### Data section
↓↓↓

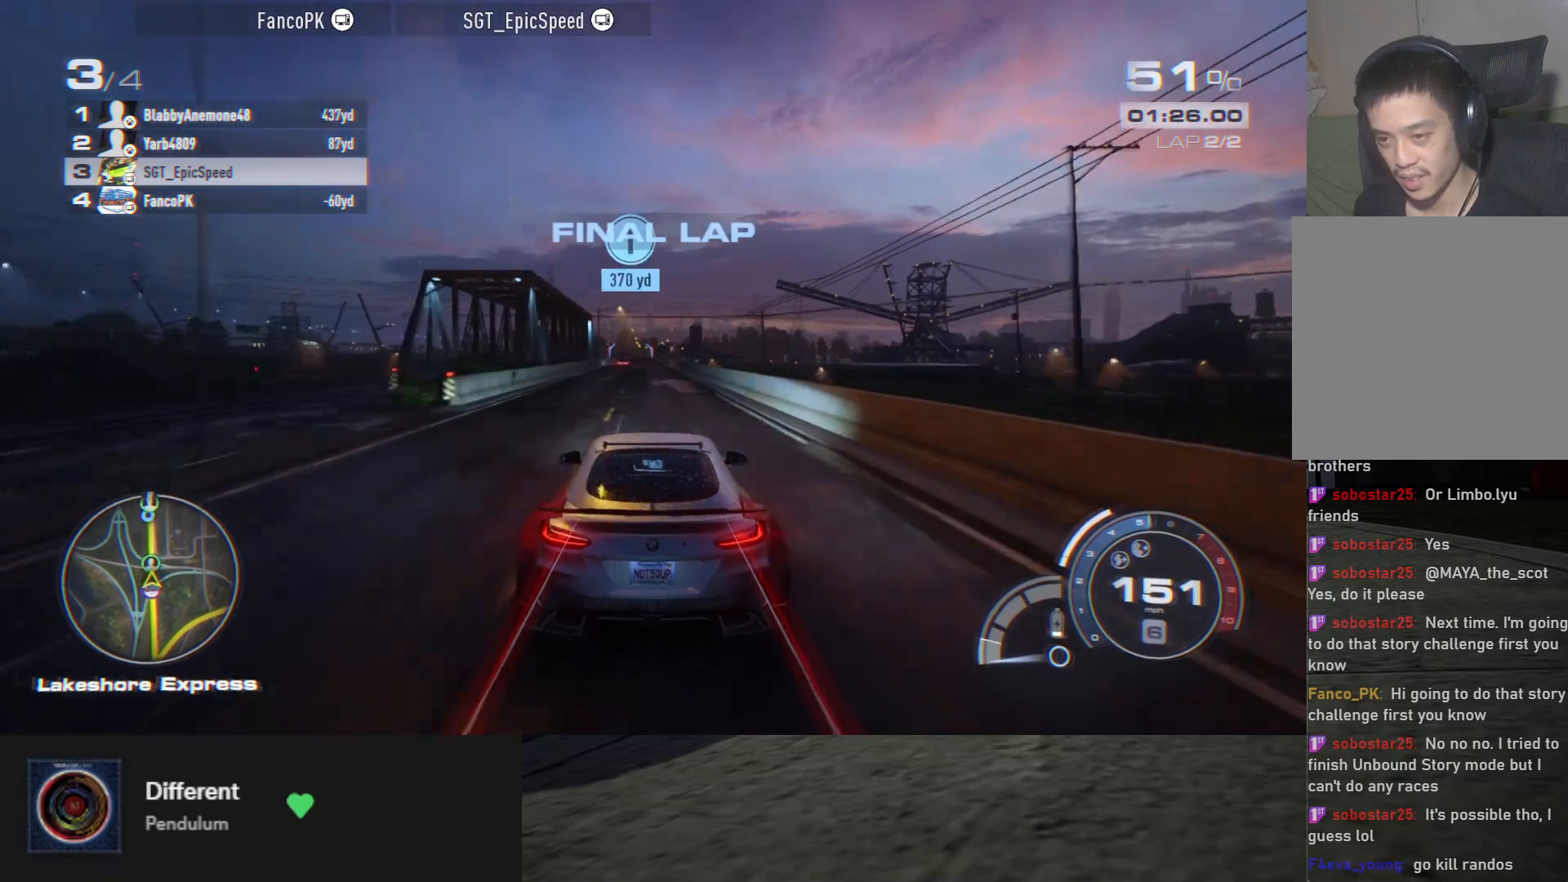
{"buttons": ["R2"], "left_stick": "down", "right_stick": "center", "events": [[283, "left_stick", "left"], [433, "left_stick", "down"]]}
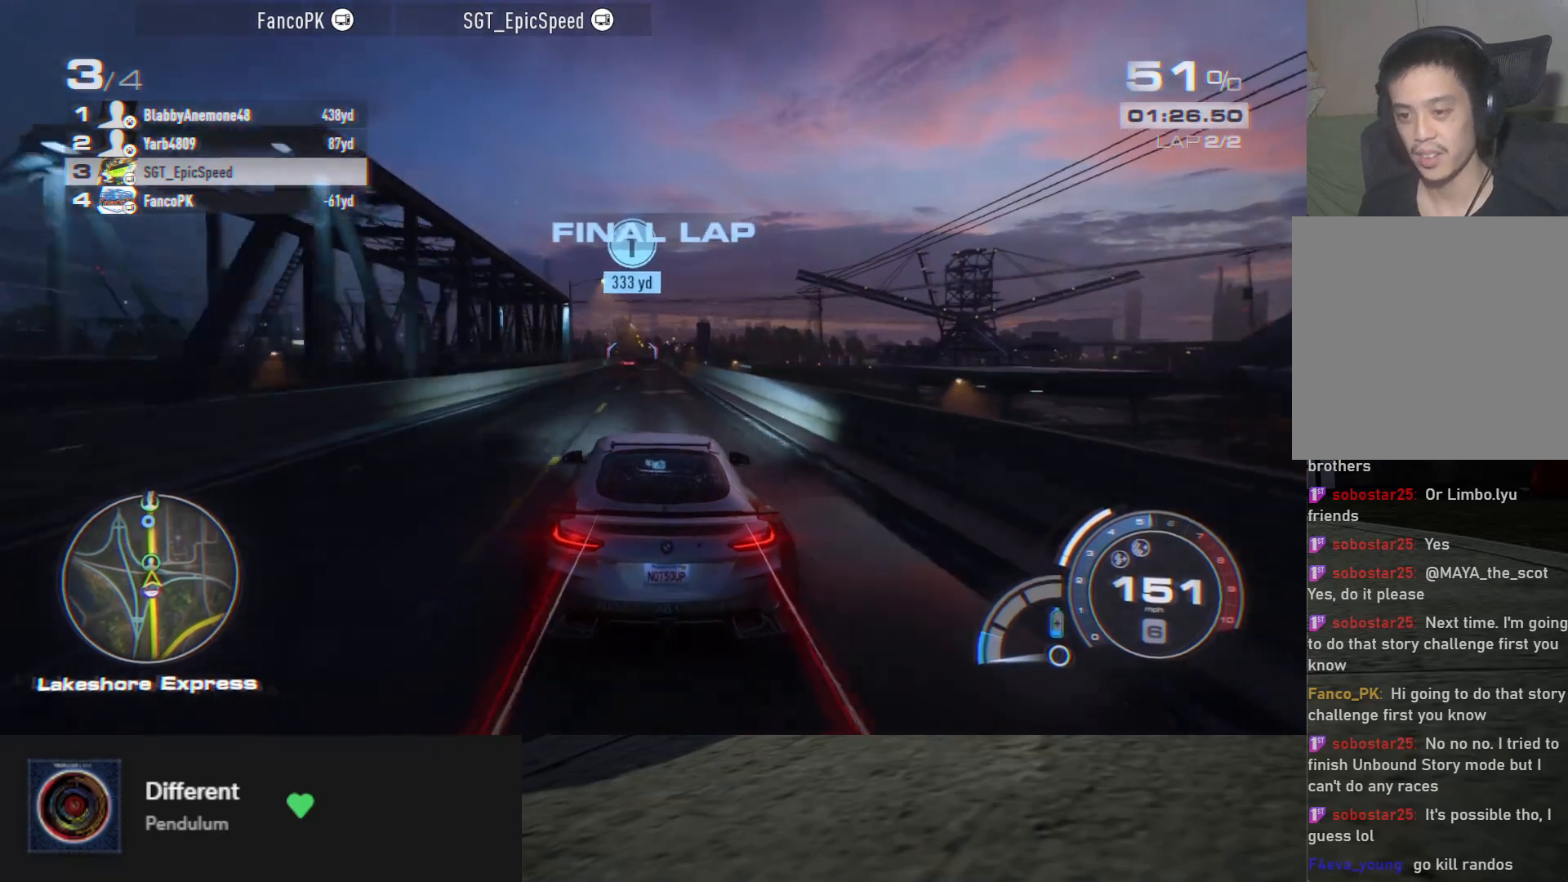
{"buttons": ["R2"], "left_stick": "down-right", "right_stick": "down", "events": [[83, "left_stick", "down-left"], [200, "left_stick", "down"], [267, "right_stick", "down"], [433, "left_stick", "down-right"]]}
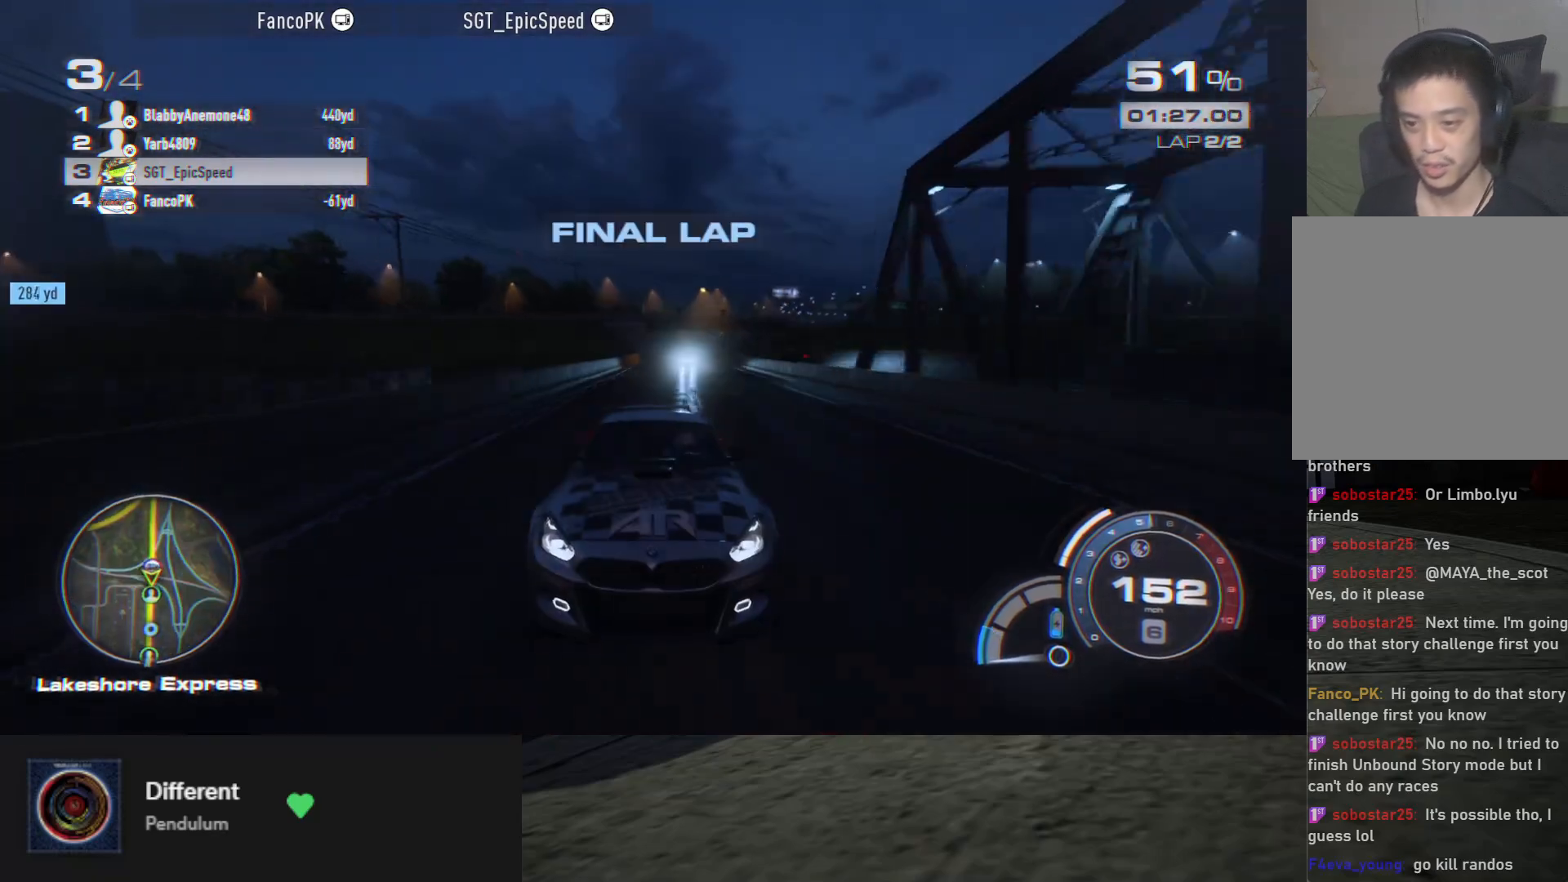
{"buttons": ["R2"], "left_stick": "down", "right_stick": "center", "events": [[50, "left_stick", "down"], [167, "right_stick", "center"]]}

↑↑↑

### Exercise details
Everything in the listing should be copied exactly, apart from the images it holds.

### Finished exercise
{"buttons": ["R2"], "left_stick": "down", "right_stick": "center", "events": [[283, "left_stick", "left"], [433, "left_stick", "down"]]}
{"buttons": ["R2"], "left_stick": "down-right", "right_stick": "down", "events": [[83, "left_stick", "down-left"], [200, "left_stick", "down"], [267, "right_stick", "down"], [433, "left_stick", "down-right"]]}
{"buttons": ["R2"], "left_stick": "down", "right_stick": "center", "events": [[50, "left_stick", "down"], [167, "right_stick", "center"]]}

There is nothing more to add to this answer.